Als Motorola im Jahr 1983 mit seinem weltweit ersten kommerziellen Mobiltelefon auf den Markt ging, wurde es von vielen verflucht. Ein tragbares Telefon, wer brauchte das schon? Ähnlich verhält es sich mit dem neuen “e-Perso”, der ab November 2010 auf alle Deutschen Bundesbürger zukommt.
Bei dem neuen Ausweis handelt es sich um einen biometrischen und elektronischen Identitätsnachweise im Scheckkartenformat mit Fingerabdruck. Er soll den Handel im Internet und die Kommunikation mit Behörden einfacher, sicherer und schneller machen.
Die nötige Gesetzesgrundlage billigte der Bundesrat vor wenigen Tagen. Somit wurde zudem die Grundlage für das Programm “E-Government 2.0” geschaffen, welches bereits in diesem Jahr erste Testreihen durchlaufen soll.
Der elektronische Personalausweis beinhaltet einen kontaktlos auslesbaren RFID-Chip, auf welchem neben dem digitalen biometrischen Passfoto auch freiwillig zwei Fingerabdrücke gespeichert werden sollen. Des Weiteren kann, gegen Aufpreis, ebenfalls eine elektronische Signatur abgespeichert werden. Somit könnten Kaufverträge und Anträge bei Behörden per Internet unterschrieben und eingereicht werden. Die elektronische Signatur ersetzt dabei die eigenhändige Unterschrift. Kürze Bearbeitungszeiten sollen daraus resultieren.
Durch die Speicherungen der biometrischen Daten versprechen sich Experten Fälschungssicherheit von dem Dokument, wie beim Reisepass.
Grundsätzlich soll jedem Bundesbürger jedoch freistehen, ob er die elektronische ID-Funktion freischalten lassen will.

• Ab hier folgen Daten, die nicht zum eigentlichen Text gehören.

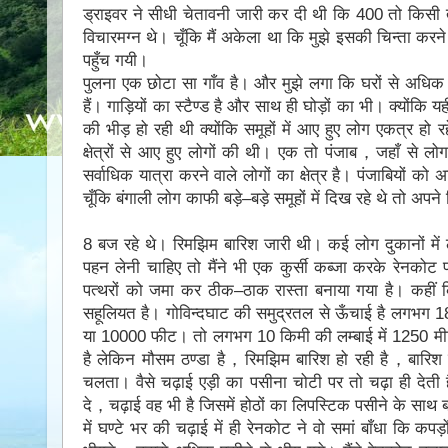
ड्राइवर ने सीधी चेतावनी जारी कर दी थी कि 400 तो किसी तर
विचारमग्न थे। चूँकि मैं अकेला था कि मुझे इसकी चिन्ता कर
पहुँच गयी।
पुलना एक छोटा सा गाँव है। और मुझे लगा कि घरों से अधिक यह
हैं। गाड़ियों का स्टैण्ड है और साथ ही घोड़ों का भी। क्योंकि य
की भीड़ हो रही थी क्योंकि समूहों में आए हुए लोग एकत्र हो
क्षेत्रों से आए हुए लोगों की थी। एक तो पंजाब，जहाँ से 
सर्वाधिक यात्रा करने वाले लोगों का क्षेत्र है। पंजाबियों को अ
चूँकि बंगाली लाेग काफी बड़े–बड़े समूहों में दिख रहे थे तो 
8 बज रहे थे। रिमझिम बारिश जारी थी। कई लाेग दुकानों में 
पहन लेनी चाहिए तो मैंने भी एक कुर्सी कब्जा करके रेनको
पत्थरों को जमा कर ठीक–ठाक रास्ता बनाया गया है। कहीं 
सहूलियत है। गोविन्दघाट की समुद्रतल से ऊँचाई है लगभग 
या 10000 फीट। तो लगभग 10 किमी की लम्बाई में 1250 मी
है लेकिन मौसम ठण्डा है，रिमझिम बारिश हो रही है，बारि
चलता। वैसे चढ़ाई एड़ी का पसीना चोटी पर तो चढ़ा ही देती 
दे，चढ़ाई वह भी है जिसमें होठों का लिपस्टिक पसीने के सा
में घण्टे भर की चढ़ाई में ही रेनकोट ने वो समां बाँधा कि क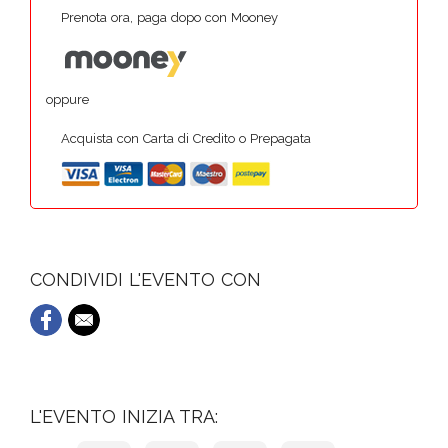
Prenota ora, paga dopo con Mooney
oppure
Acquista con Carta di Credito o Prepagata
CONDIVIDI L'EVENTO CON
L'EVENTO INIZIA TRA: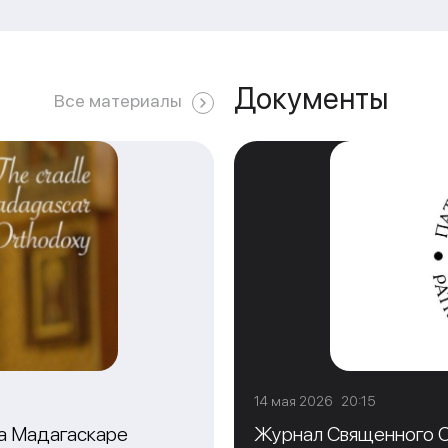
Документы
Все материалы
14 мая 2026 20:15
на Мадагаскаре
Журнал Священного С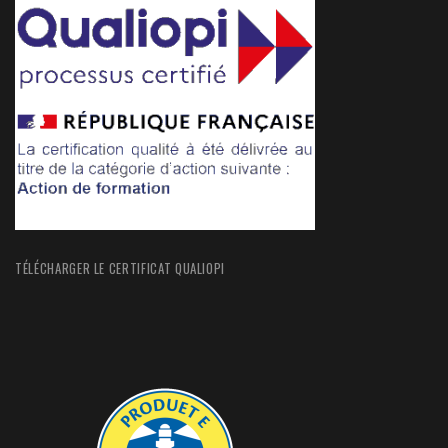
TÉLÉCHARGER LE CERTIFICAT QUALIOPI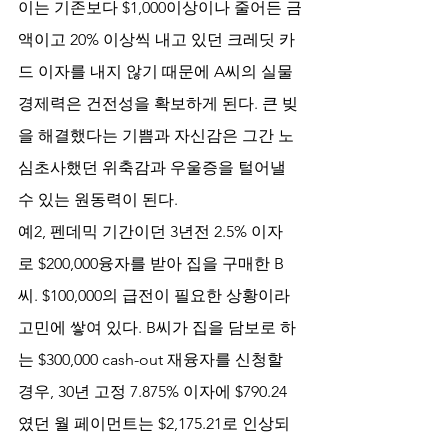
이는 기존보다 $1,000이상이나 줄어든 금
액이고 20% 이상씩 내고 있던 크레딧 카
드 이자를 내지 않기 때문에 A씨의 실물 
경제력은 건전성을 확보하게 된다. 큰 빚
을 해결했다는 기쁨과 자신감은 그간 노
심초사했던 위축감과 우울증을 털어낼 
수 있는 원동력이 된다.
예2, 펜데믹 기간이던 3년전 2.5% 이자
로 $200,000융자를 받아 집을 구매한 B
씨. $100,000의 급전이 필요한 상황이라 
고민에 쌓여 있다. B씨가 집을 담보로 하
는 $300,000 cash-out 재융자를 신청할 
경우, 30년 고정 7.875% 이자에 $790.24
였던 월 페이먼트는 $2,175.21로 인상되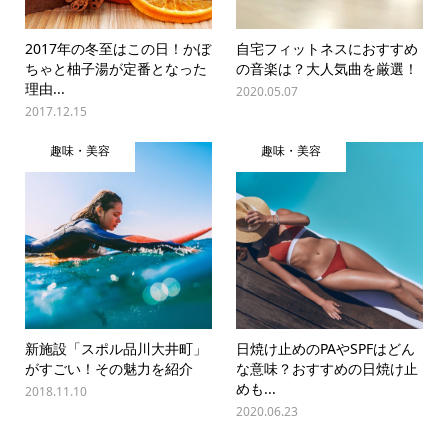
2017年の冬至はこの日！かぼ
自宅フィットネスにおすすめ
ちゃと柚子湯が定番となった
の音楽は？大人気曲を厳選！
理由...
2020.05.07
2017.12.15
趣味・美容
趣味・美容
新施設「スポル品川大井町」
日焼け止めのPAやSPFはどん
がすごい！その魅力を紹介
な意味？おすすめの日焼け止
めも...
2018.11.10
2020.06.23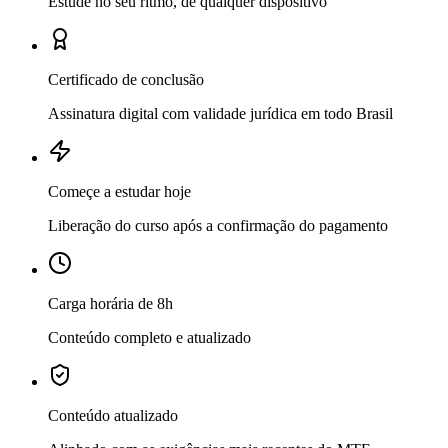
Estude no seu ritmo, de qualquer dispositivo
Certificado de conclusão
Assinatura digital com validade jurídica em todo Brasil
Começe a estudar hoje
Liberação do curso após a confirmação do pagamento
Carga horária de 8h
Conteúdo completo e atualizado
Conteúdo atualizado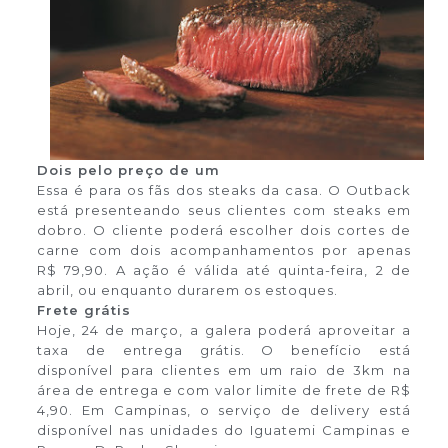
Dois pelo preço de um
Essa é para os fãs dos steaks da casa. O Outback
está presenteando seus clientes com steaks em
dobro. O cliente poderá escolher dois cortes de
carne com dois acompanhamentos por apenas
R$ 79,90. A ação é válida até quinta-feira, 2 de
abril, ou enquanto durarem os estoques.
Frete grátis
Hoje, 24 de março, a galera poderá aproveitar a
taxa de entrega grátis. O benefício está
disponível para clientes em um raio de 3km na
área de entrega e com valor limite de frete de R$
4,90. Em Campinas, o serviço de delivery está
disponível nas unidades do Iguatemi Campinas e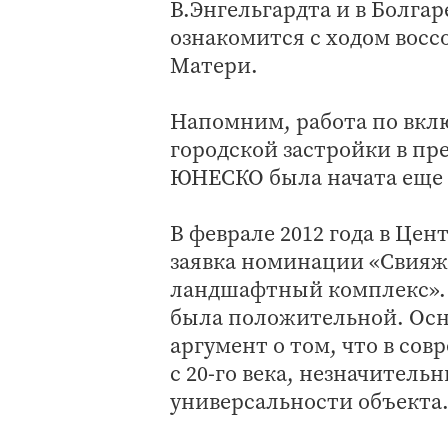
В.Энгельгардта и в Болга
ознакомится с ходом вос
Матери.
Напомним, работа по вкл
городской застройки в п
ЮНЕСКО была начата еще в
В феврале 2012 года в Це
заявка номинации «Свияж
ландшафтный комплекс». 
была положительной. Ос
аргумент о том, что в со
с 20-го века, незначител
универсальности объекта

Das Bundesinnenministerium versprach in Zusammenhang mit der Gesetzesgrundlage, dass die persönlichen Daten ausschließlich Behörden durch technische Maßnahmen zugänglich gemacht werden sollen. Dritte, welche die Daten zur Kaufabwicklung abrufen wollen, müssen vorher ein Berechtigungszertifikat beantrag haben. Des Weiteren muss der Ausweisinhaber mittels einer geheimen sechsstelligen PIN der Freigabe der Daten zustimmen.
Vor allem Datenschützer kritisieren den Ausweis stark. Sie gehen von einer großen Bedrohung durch den kabellos auslesbaren Chip aus und befürchten ein geheimes Mitlesen der persönlichen Daten. Auch eine Manipulation oder Fälschung wird nicht ausgeschlossen.
Und wo ist jetzt der Zusammenhang zwischen Handy und e-Pass? Oder soll die Einleitung nur sagen “hey, das Ding ist voll toll”?
Ich sehe den Ausweis sehr kritisch. Schon die freiwillige Fingerabdruck-Sache. Macht sich nicht direkt jeder verdächtig, der “nein” sagt?
Und was bringt der Fingerabdruck dadrauf, wenn er nicht eingelesen wird?
Ich habe im Sommer einen Reisepass verloren, bzw. er wurde mir geklaut. Jetzt hat jemand einen Chip mit meinen Fingerabdruck drauf. Wo ist für mcih die erhöhte Sicherheit? Die wäre nur da, wenn ich am Flughafen zeitgleich auch mit meinem Fingerabdruck mich ausweisen müsste, denn dann bringt es keinem was, den Pass zu klauen, meinen Finger aber dran zu lassen!
Aber wollen wir wirklich das alle Staaten alle Fingerabdrücke haben?!?! Nein, ich hoffe nicht!
Und Kaufverträge sollen über einen e-Pass sicherer werden? Für mich klingt das nach: Klaust du den neuen Perso, kannst du damit noch mehr Mist machen als vorher. Also das komplette Gegenteil von mehr Sicherheit. Ich habe noch nie gesehen, dass ein Fingerabdruck auf einem Ausweis kontrolliert wird, also ist sogar das mit der Fälschungssicherheit hinfällig.